Même Kurti, est allé jusqu'ici, comme il dit au juge en chef Rama que l'institution qu'elle dirige a mis sous pression le gouvernement qu'il dirige, “avec des rapports illégaux”, ce qu'il dit est inacceptable.
Dans cette lettre, le Premier Ministre en exercice Albin Kurti affirme que la Cour constitutionnelle a enfreint les dispositions légales concernant les délais fixés par le législateur et a évité l'application d'une disposition de la règle du travail de la Cour constitutionnelle.
“Ces deux violations légales d'une importance essentielle dans une procédure judiciaire constitutionnelle, argumentent comme suit: La pratique de la Cour constitutionnelle de la République du Kosovo disperse le fait que le refus de clarifier, de préciser ou de répondre à la demande soumise à la Cour constitutionnelle est considéré comme la cause du refus d'exiger en procédure courte, parce que la partie n'a pas satisfait aux critères de procédure pour un examen plus approfondi”, dit-il, dans le document publié par le cabinet du premier ministre sur la page officielle du gouvernement.
À son tour, il montre que le Cabinet du Premier Ministre avait exigé que le délai pour soumettre des commentaires au sujet envoyé à la Constitution par un groupe de députés du Parlement du Kosovo, soit les députés du PDK le 17 avril, ne soit pas le 23 avril 2020, mais qu'il soit fait après 45 jours, ce qui, selon la lettre, est le délai constitutionnel pour que la partie adverse réponde sur demande.
À cet égard, le Gouvernement note qu'il s'agit d'une violation des dispositions essentielles concernant la procédure et les délais à suivre par la Cour constitutionnelle”, écrit Kurti-Rames.
Par conséquent, ces violations flagrantes des dispositions judiciaires et les pressions exercées par le Gouvernement sur des rapports illégaux sont inacceptables”, le chef de la direction chargé de la lettre au chef de la plus haute institution judiciaire du pays.
Pour nous, refuser d'appliquer les règles imposées par la Cour constitutionnelle elle-même dans des circonstances concrètes est une grave préoccupation au sujet du professionnalisme et de l'impartialité du tribunal”, a déclaré ce document destiné à l'institution qui est garantie suprématie et indépendance avec la Constitution du pays.
Au contraire, la lettre du titulaire affirme que ses commentaires, le gouvernement qu'il dirige, seront transmis à la Cour constitutionnelle dans un délai de 45 jours, ce qui, selon lui, est le délai légal, et non la date de la décision constitutionnelle.
“Par conséquent, le gouvernement, par le biais de cette déclaration, fait rapport à la Cour que ses commentaires concernant non seulement le bien-fondé, mais aussi l'acceptation de la demande les enverra dans le délai légal.

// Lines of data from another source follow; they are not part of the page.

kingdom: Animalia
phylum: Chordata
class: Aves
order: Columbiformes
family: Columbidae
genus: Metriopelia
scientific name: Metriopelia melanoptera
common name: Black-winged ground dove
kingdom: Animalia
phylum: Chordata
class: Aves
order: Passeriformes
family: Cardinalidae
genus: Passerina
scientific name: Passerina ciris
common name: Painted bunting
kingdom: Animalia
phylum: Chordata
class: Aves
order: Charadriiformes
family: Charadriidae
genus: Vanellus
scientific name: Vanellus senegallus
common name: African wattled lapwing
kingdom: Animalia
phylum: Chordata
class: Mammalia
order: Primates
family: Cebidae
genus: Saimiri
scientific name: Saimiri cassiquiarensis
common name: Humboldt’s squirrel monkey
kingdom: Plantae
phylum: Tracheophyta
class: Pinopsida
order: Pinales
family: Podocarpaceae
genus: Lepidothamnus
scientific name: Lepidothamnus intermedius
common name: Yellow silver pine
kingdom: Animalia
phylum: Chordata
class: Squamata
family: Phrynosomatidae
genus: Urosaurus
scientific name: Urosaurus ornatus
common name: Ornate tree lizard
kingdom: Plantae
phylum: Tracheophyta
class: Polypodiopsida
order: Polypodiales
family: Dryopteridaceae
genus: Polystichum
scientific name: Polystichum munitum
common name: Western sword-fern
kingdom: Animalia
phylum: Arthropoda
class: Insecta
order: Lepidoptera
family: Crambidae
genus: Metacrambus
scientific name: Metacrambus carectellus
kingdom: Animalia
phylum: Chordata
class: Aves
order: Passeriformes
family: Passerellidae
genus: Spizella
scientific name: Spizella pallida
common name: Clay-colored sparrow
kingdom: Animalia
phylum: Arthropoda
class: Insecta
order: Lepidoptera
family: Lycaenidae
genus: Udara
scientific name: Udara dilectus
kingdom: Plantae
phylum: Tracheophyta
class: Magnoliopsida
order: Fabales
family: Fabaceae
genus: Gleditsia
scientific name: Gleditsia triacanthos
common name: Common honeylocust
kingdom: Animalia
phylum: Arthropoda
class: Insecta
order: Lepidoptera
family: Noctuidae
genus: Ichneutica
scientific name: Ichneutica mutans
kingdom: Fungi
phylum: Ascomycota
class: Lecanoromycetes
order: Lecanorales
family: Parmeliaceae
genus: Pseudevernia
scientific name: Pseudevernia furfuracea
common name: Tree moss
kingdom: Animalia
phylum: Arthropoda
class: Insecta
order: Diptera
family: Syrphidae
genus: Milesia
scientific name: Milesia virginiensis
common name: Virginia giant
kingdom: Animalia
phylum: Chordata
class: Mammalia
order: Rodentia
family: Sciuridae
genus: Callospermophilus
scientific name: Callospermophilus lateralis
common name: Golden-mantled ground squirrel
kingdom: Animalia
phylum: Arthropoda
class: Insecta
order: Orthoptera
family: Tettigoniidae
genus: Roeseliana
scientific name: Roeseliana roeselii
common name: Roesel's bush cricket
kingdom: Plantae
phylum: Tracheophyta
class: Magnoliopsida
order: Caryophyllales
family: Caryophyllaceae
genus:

Il demande également à la Cour de ne pas donner la priorité aux demandes concernant d'autres citoyens de la République du Kosovo”, dit le document, puis dans d'autres cas, la Constitution a rejeté les exigences pour les mêmes concessions.
Le gouvernement examinera attentivement les violations de la loi jusqu'à présent et, en fonction de leurs qualifications juridiques, prendra les mesures nécessaires sur la base de la législation basée sur”, dit le chef de l'exécutif licencié dans sa lettre à la principale institution juridique du pays, Arta Ramen, du 23 avril 2020.
Il s'agit de l'hibernation que les députés du PDK ont adressée à la Cour constitutionnelle le 17 avril 2020 pour évaluer la constitutionnalité des décisions du ministère de la Santé concernant la limitation de la circulation des citoyens.
La décision du 13 avril 2020, présentée par le ministre de la Santé Arben Vitita, est entrée en vigueur deux jours plus tard, précisément le jour où le gouvernement du Kosovo a achevé le délai fixé par la Cour constitutionnelle, qui, plusieurs semaines plus tôt, le 31 mars de cette année, avait estimé que la décision du gouvernement du Kosovo, le 23 mars 2020, de limiter la libre circulation des citoyens n'était pas conforme à la Constitution et qu'elle était déclarée invalide.
La Cour avait conclu que la définition des droits et libertés fondamentaux ne pouvait devenir “que par la loi” de l'Assemblée de la République du Kosovo”. La décision constitutionnelle est entrée en vigueur le 13 avril de cette année, date limite fixée par ce tribunal lui-même.